→ **ACTION ITEM**: The records below must be copied in full; omit the images.

--

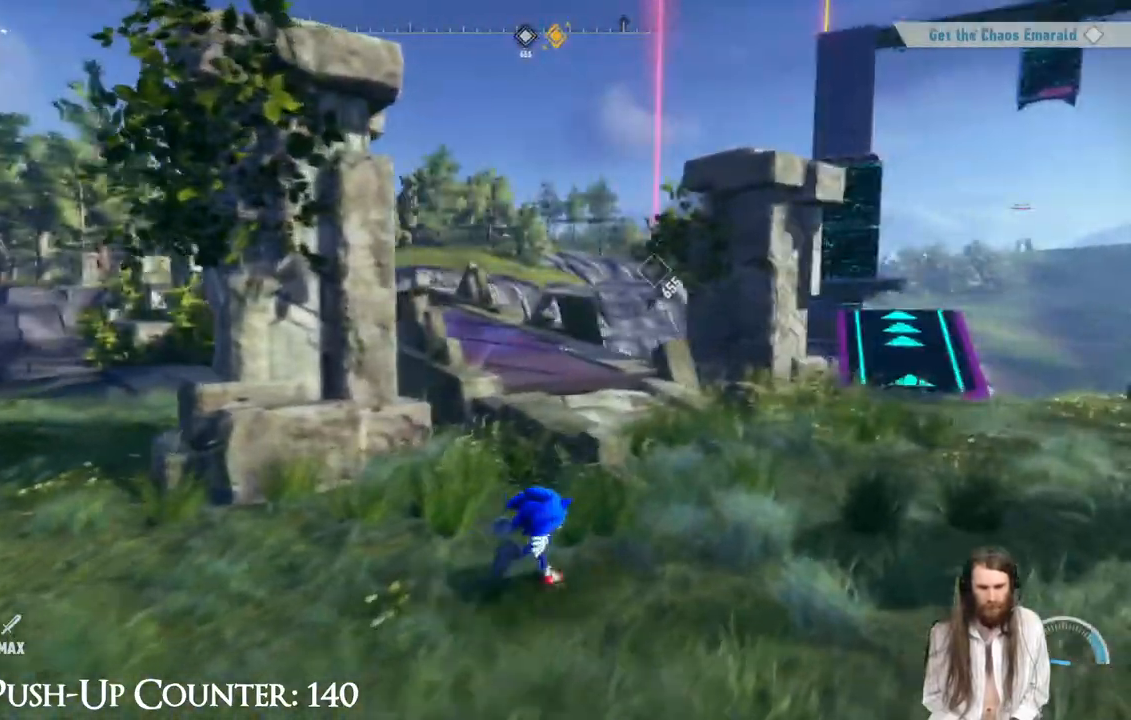
{"buttons": [], "left_stick": "up-right", "right_stick": "center", "events": []}
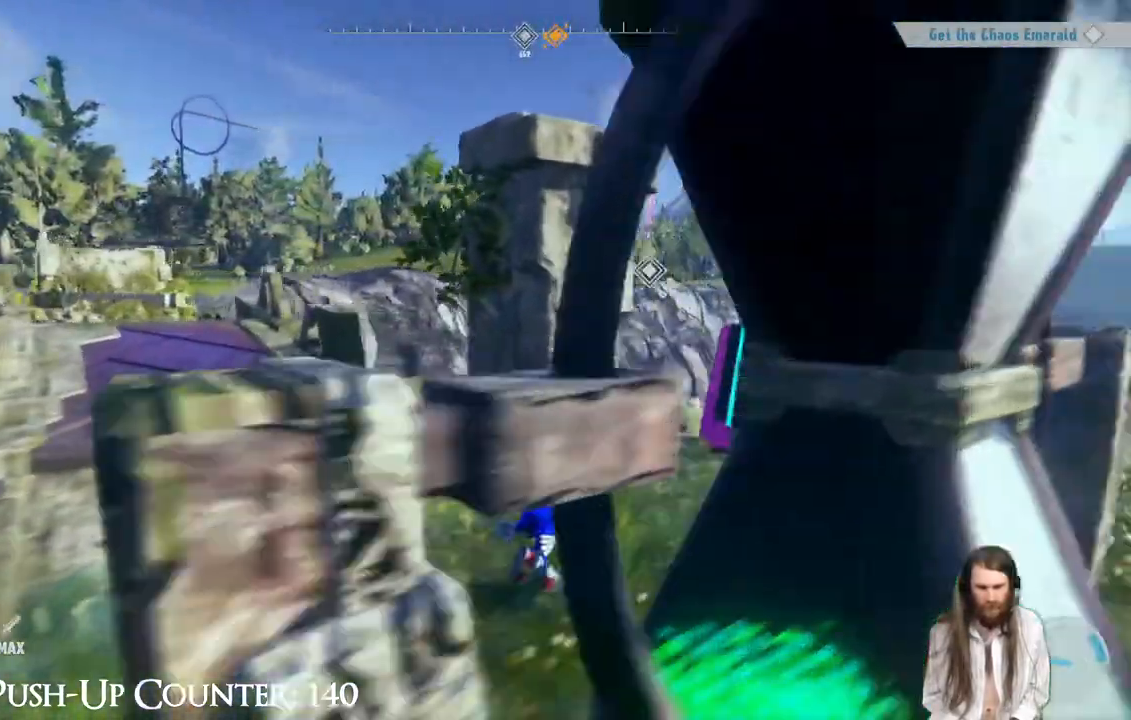
{"buttons": [], "left_stick": "up-right", "right_stick": "center", "events": [[67, "right_stick", "right"], [183, "right_stick", "center"]]}
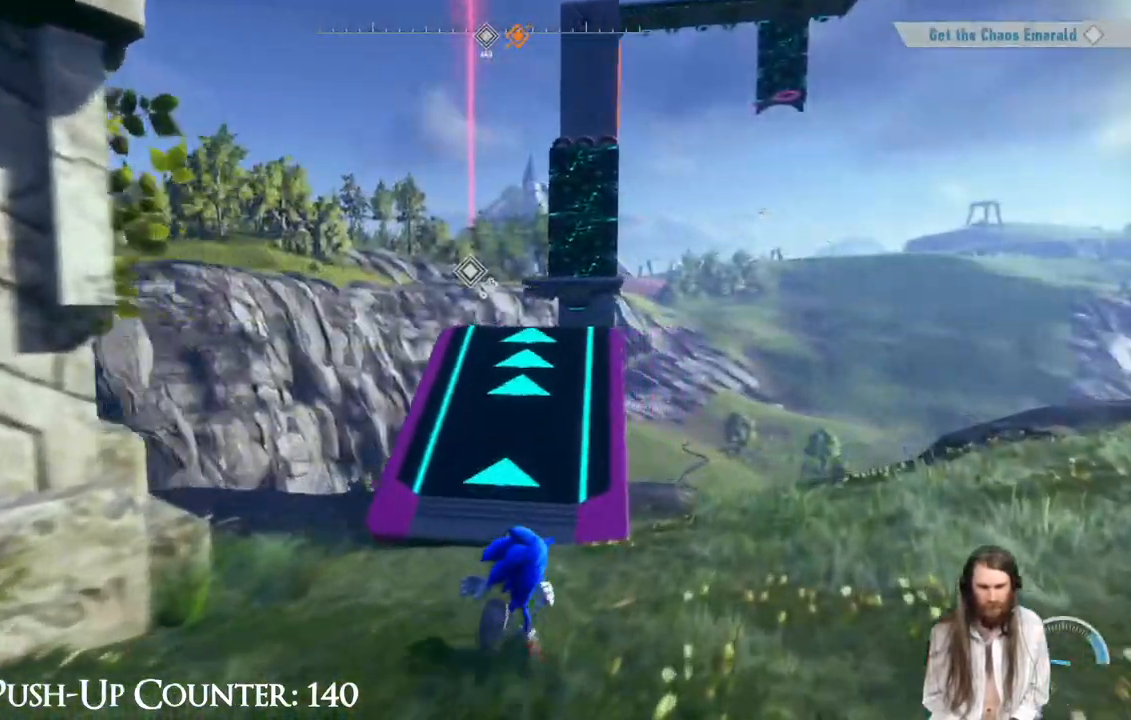
{"buttons": [], "left_stick": "up", "right_stick": "center", "events": [[33, "left_stick", "up"]]}
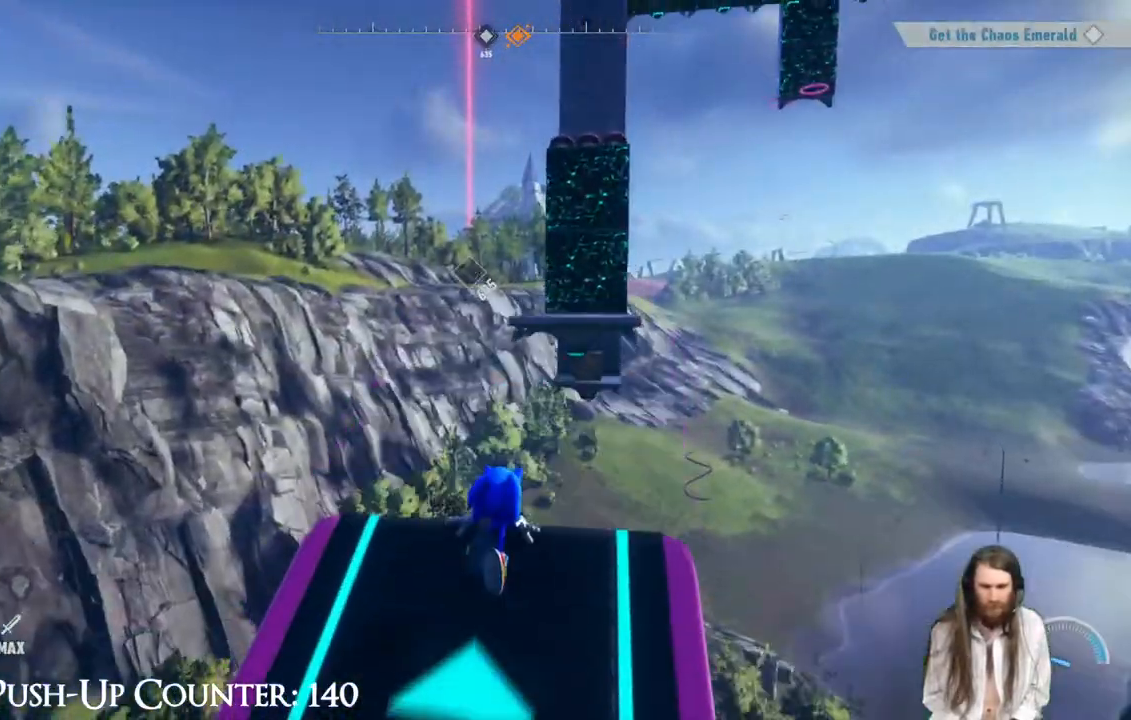
{"buttons": [], "left_stick": "up", "right_stick": "center", "events": []}
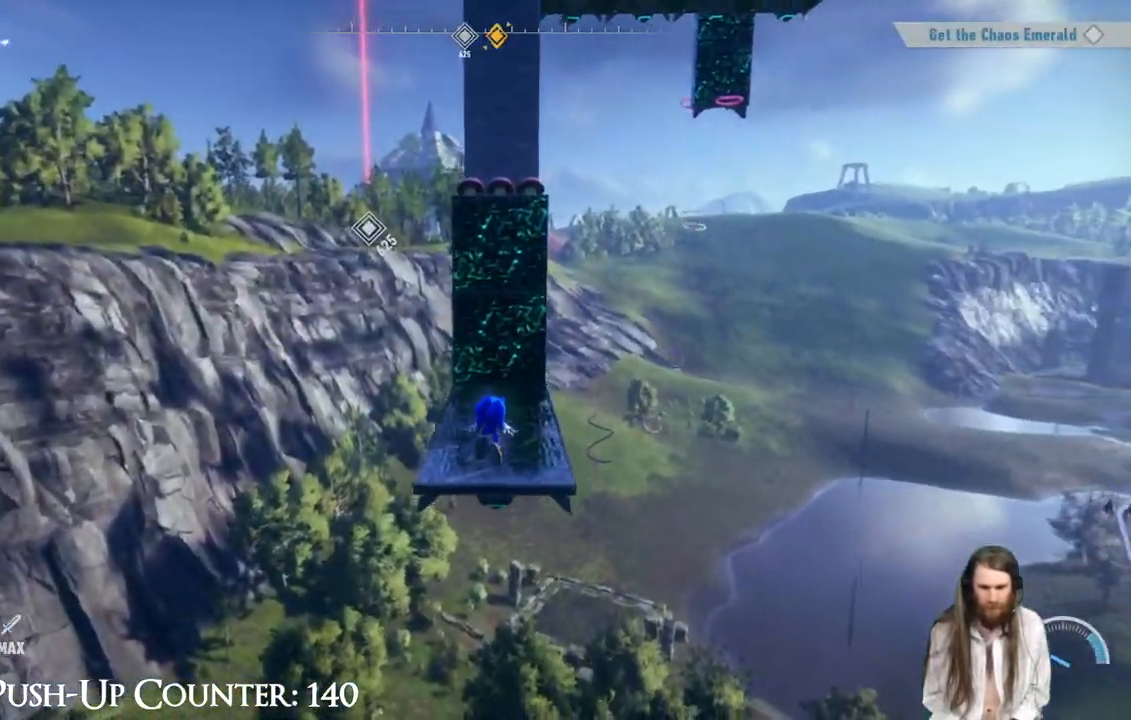
{"buttons": [], "left_stick": "up", "right_stick": "center", "events": []}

--

→ **SOLVED PROBLEM**:
{"buttons": [], "left_stick": "up-right", "right_stick": "center", "events": []}
{"buttons": [], "left_stick": "up-right", "right_stick": "center", "events": [[67, "right_stick", "right"], [183, "right_stick", "center"]]}
{"buttons": [], "left_stick": "up", "right_stick": "center", "events": [[33, "left_stick", "up"]]}
{"buttons": [], "left_stick": "up", "right_stick": "center", "events": []}
{"buttons": [], "left_stick": "up", "right_stick": "center", "events": []}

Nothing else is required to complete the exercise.